* **Dataset entries**:
════════

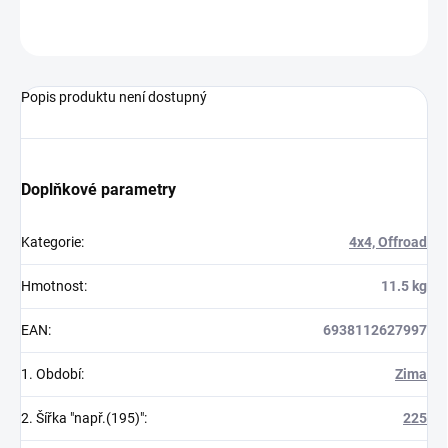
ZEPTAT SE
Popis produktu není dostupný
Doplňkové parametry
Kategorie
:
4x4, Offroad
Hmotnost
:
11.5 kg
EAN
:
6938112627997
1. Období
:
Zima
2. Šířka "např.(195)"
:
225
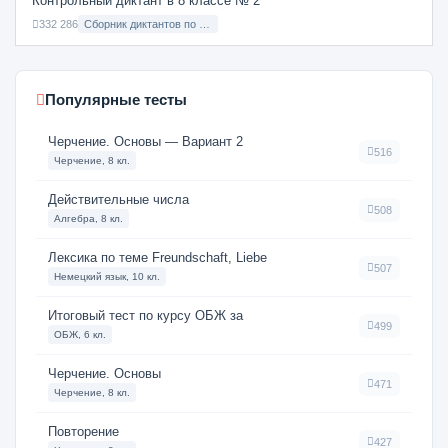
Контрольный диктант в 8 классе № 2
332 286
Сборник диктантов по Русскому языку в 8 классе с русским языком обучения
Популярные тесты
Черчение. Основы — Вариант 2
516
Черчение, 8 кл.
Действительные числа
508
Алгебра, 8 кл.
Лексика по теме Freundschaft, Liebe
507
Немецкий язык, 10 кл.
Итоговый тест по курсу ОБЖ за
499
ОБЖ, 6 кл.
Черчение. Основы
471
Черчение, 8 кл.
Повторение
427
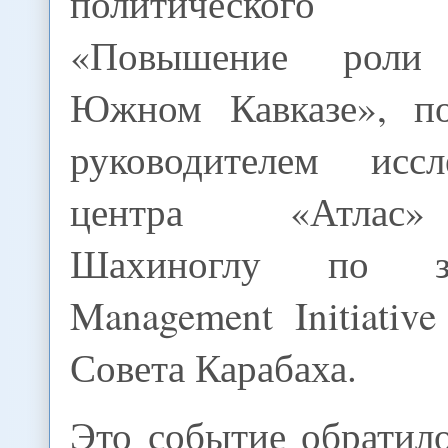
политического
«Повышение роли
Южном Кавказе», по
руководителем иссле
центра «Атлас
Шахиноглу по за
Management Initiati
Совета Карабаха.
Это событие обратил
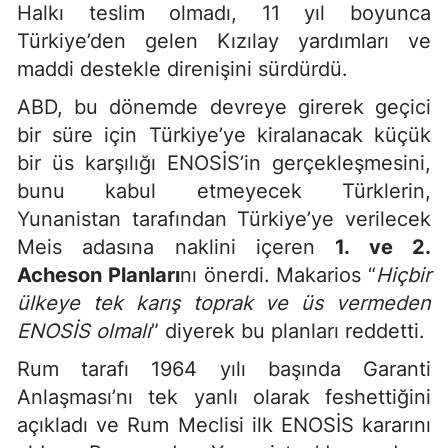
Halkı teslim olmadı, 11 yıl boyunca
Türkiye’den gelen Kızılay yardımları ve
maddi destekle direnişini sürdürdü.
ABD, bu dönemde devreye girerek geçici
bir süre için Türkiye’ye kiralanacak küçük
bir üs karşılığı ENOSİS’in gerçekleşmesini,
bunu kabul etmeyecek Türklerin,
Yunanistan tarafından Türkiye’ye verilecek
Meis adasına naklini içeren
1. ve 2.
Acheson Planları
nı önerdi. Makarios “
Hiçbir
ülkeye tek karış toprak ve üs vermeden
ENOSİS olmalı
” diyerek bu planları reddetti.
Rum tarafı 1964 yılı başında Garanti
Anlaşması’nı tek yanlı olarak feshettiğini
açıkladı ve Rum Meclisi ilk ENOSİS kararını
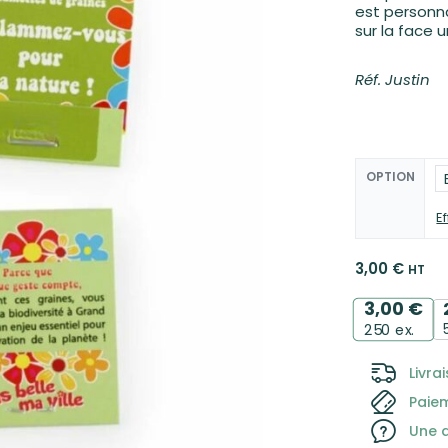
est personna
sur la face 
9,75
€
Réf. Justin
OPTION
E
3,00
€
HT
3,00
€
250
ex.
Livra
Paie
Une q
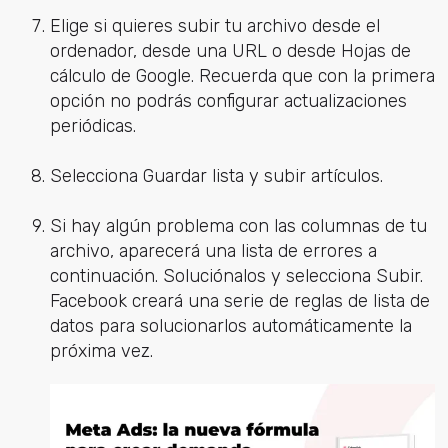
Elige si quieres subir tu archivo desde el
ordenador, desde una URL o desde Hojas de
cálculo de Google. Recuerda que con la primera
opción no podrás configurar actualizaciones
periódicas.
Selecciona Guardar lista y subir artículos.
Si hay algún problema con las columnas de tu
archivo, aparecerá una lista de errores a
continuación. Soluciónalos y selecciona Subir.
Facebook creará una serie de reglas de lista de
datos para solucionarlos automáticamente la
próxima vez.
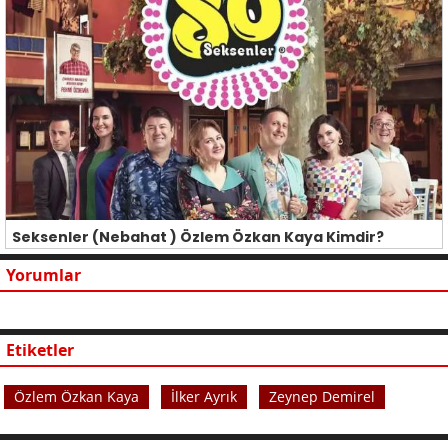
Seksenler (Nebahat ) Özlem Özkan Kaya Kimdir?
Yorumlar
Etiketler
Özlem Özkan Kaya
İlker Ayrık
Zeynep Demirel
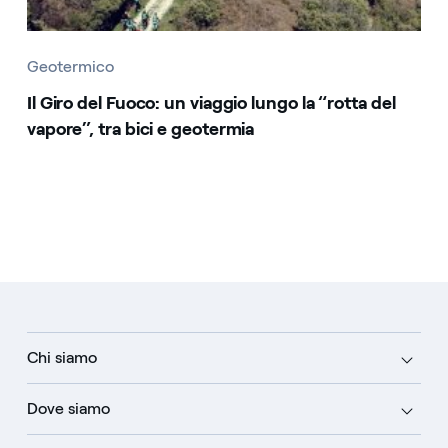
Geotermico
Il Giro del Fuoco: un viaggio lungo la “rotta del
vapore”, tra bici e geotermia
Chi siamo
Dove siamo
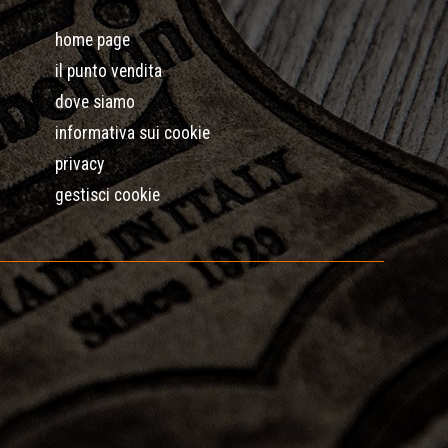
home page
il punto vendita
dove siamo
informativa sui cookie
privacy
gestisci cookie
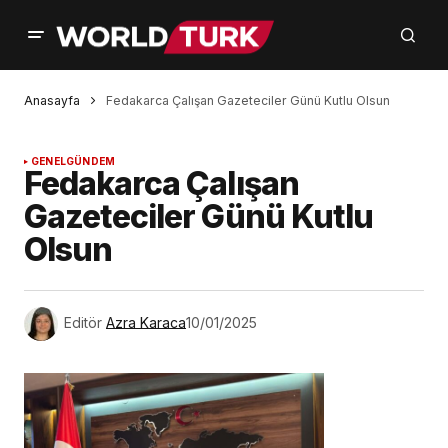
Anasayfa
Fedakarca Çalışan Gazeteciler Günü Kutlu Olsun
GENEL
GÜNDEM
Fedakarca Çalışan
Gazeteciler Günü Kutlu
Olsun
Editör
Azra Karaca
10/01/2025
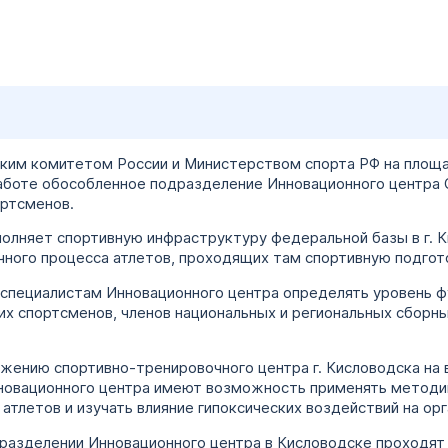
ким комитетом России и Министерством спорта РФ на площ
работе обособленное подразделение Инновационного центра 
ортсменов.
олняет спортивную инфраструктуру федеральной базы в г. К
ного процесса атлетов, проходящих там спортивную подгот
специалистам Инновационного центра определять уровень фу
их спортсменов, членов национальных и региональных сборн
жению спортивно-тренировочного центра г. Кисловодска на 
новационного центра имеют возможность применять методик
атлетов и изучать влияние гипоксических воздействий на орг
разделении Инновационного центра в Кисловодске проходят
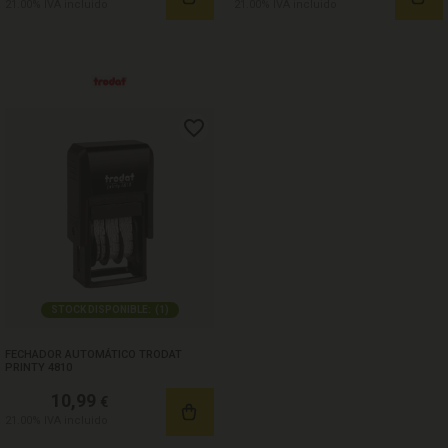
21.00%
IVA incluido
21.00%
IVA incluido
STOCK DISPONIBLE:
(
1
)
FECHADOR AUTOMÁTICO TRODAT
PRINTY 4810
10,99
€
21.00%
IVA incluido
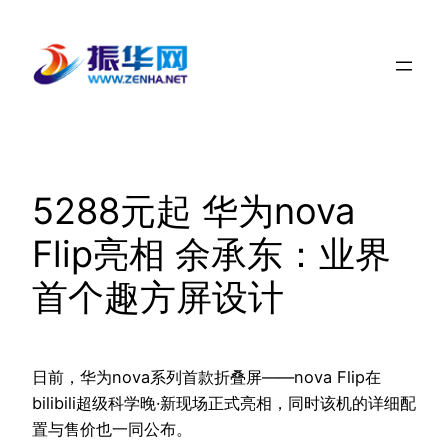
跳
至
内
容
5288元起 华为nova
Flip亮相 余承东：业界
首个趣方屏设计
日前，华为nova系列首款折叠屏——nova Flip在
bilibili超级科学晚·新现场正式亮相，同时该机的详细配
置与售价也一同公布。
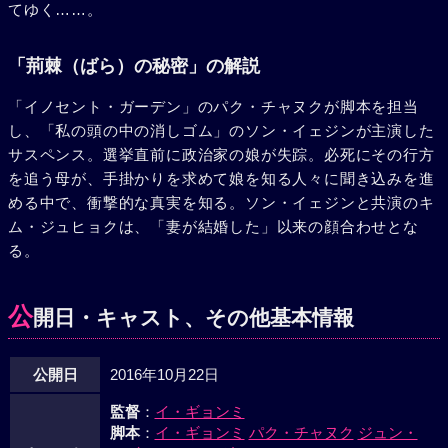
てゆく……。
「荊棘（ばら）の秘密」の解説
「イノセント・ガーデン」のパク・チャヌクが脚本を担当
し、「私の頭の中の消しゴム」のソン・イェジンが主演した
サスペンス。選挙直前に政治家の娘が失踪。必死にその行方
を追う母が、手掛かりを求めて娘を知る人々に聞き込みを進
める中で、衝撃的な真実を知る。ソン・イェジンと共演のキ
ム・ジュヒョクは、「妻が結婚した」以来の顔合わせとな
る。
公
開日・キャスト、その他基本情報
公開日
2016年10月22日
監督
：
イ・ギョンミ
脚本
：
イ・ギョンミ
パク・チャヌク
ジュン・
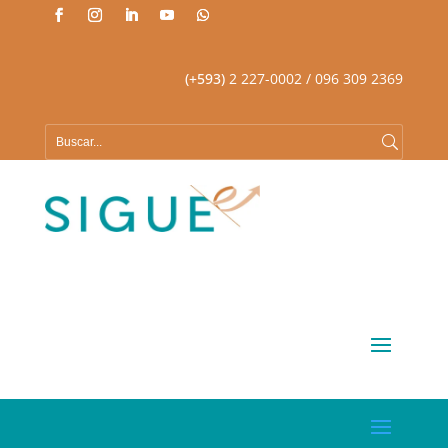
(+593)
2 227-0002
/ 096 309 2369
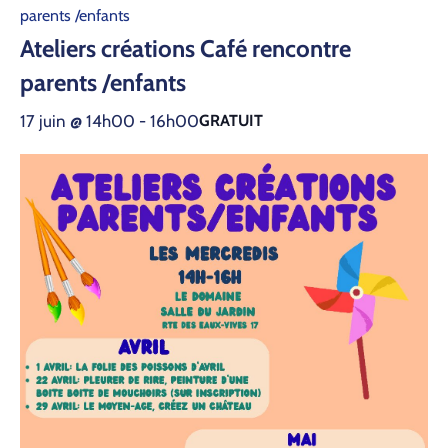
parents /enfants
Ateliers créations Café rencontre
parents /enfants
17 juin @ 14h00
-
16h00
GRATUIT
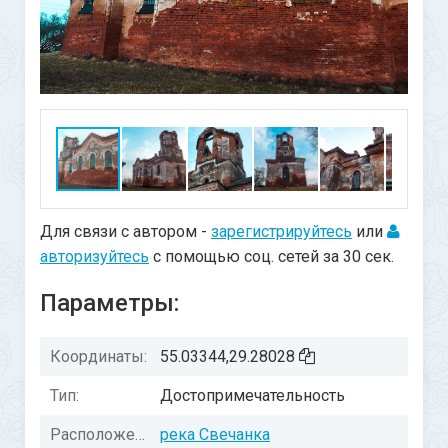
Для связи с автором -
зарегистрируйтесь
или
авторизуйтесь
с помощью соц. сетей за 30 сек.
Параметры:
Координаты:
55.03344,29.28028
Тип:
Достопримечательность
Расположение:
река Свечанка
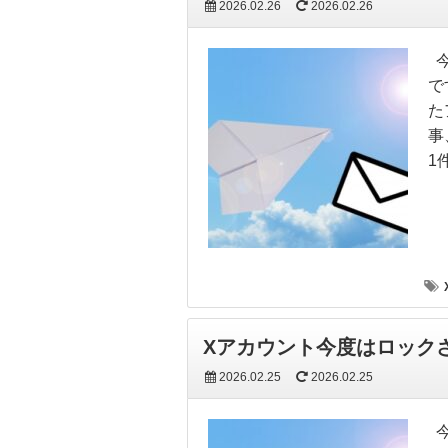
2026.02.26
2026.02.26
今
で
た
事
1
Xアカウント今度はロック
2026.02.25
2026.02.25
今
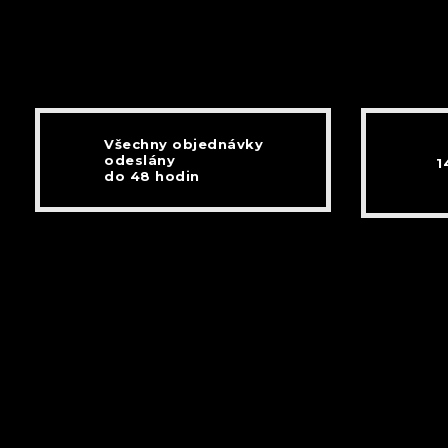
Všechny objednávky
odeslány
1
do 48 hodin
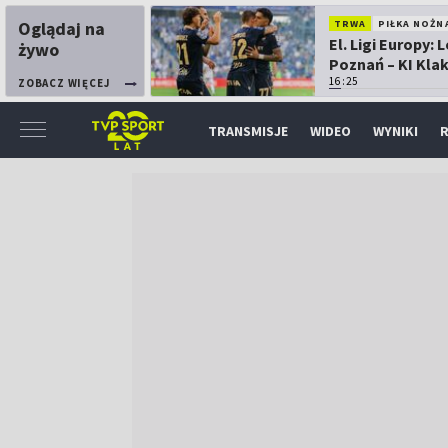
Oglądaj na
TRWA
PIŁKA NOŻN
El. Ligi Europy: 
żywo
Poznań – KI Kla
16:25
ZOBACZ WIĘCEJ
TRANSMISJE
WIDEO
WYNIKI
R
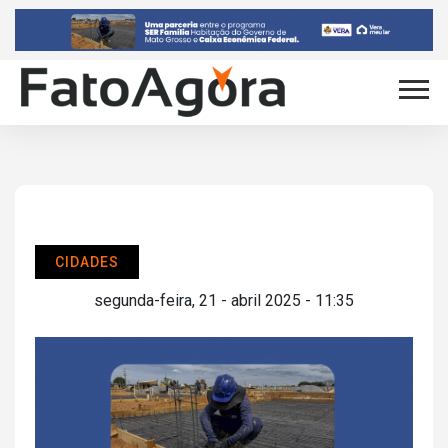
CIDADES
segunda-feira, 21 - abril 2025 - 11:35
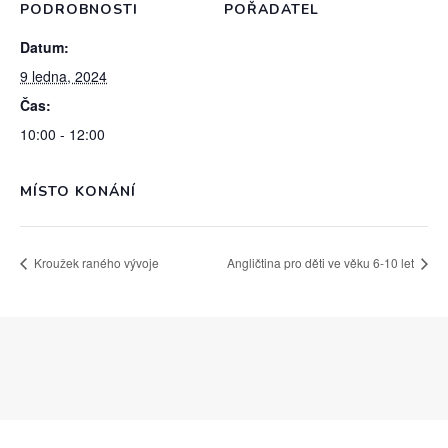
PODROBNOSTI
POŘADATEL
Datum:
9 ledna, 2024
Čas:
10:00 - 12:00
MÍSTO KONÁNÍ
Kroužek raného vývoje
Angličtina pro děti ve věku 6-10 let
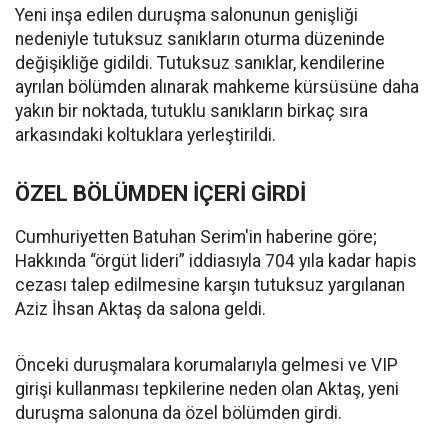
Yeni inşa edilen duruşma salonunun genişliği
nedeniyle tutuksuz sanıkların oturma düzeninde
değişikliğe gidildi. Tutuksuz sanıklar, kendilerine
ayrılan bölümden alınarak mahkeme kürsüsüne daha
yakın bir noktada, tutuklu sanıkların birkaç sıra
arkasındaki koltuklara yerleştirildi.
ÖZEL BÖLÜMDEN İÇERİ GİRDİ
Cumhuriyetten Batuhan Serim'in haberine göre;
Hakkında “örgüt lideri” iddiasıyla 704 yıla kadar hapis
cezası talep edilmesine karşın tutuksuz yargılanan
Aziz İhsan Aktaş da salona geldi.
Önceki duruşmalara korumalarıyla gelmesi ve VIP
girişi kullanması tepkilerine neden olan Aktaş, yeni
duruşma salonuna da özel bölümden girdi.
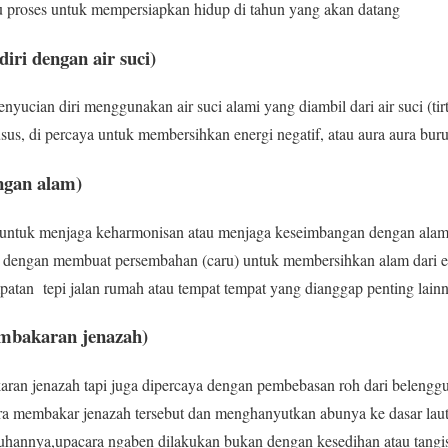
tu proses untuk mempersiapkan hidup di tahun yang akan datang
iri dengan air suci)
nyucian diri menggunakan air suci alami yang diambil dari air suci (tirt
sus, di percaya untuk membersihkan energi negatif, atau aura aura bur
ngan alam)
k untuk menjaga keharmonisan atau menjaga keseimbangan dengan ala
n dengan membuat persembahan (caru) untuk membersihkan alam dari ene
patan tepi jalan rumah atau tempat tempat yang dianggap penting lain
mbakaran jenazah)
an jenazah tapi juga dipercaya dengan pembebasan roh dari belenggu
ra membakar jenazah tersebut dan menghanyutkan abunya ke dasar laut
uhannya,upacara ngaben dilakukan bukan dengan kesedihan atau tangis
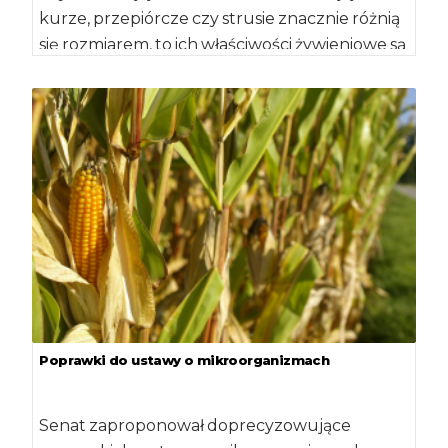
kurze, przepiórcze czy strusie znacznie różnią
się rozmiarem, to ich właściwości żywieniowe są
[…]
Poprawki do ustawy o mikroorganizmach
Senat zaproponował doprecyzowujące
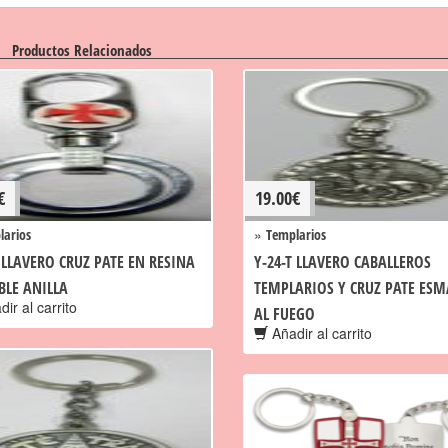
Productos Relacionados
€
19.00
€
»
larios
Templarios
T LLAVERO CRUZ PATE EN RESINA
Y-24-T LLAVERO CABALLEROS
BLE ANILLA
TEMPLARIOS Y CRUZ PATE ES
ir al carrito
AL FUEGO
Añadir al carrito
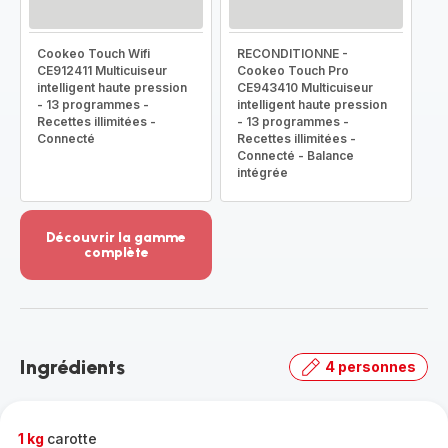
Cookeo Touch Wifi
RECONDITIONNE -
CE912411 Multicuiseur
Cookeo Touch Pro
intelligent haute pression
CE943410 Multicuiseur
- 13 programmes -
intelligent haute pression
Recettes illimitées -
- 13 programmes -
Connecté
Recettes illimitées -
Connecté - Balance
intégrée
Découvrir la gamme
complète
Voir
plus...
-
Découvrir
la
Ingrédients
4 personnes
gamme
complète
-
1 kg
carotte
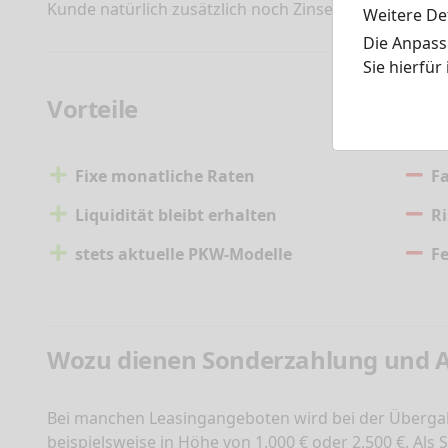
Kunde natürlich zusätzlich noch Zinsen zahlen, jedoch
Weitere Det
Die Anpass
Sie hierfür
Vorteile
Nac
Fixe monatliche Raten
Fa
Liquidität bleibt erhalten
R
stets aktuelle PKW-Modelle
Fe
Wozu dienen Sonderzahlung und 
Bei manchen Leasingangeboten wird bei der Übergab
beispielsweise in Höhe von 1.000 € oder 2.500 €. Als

════════

* **ASSIGNED TASK**: Please repeat exactly the data above from its first line to the line that contains "Алгебра, 8 кл.", inclusive, and leave every picture out.

* **YOUR RESPONSE**:
ZEPTAT SE
Popis produktu není dostupný
Doplňkové parametry
Kategorie
:
4x4, Offroad
Hmotnost
:
11.5 kg
EAN
:
6938112627997
1. Období
:
Zima
2. Šířka "např.(195)"
:
225
Контрольный диктант в 8 классе № 2
332 286
Сборник диктантов по Русскому языку в 8 классе с русским языком обучения
Популярные тесты
Черчение. Основы — Вариант 2
516
Черчение, 8 кл.
Действительные числа
508
Алгебра, 8 кл.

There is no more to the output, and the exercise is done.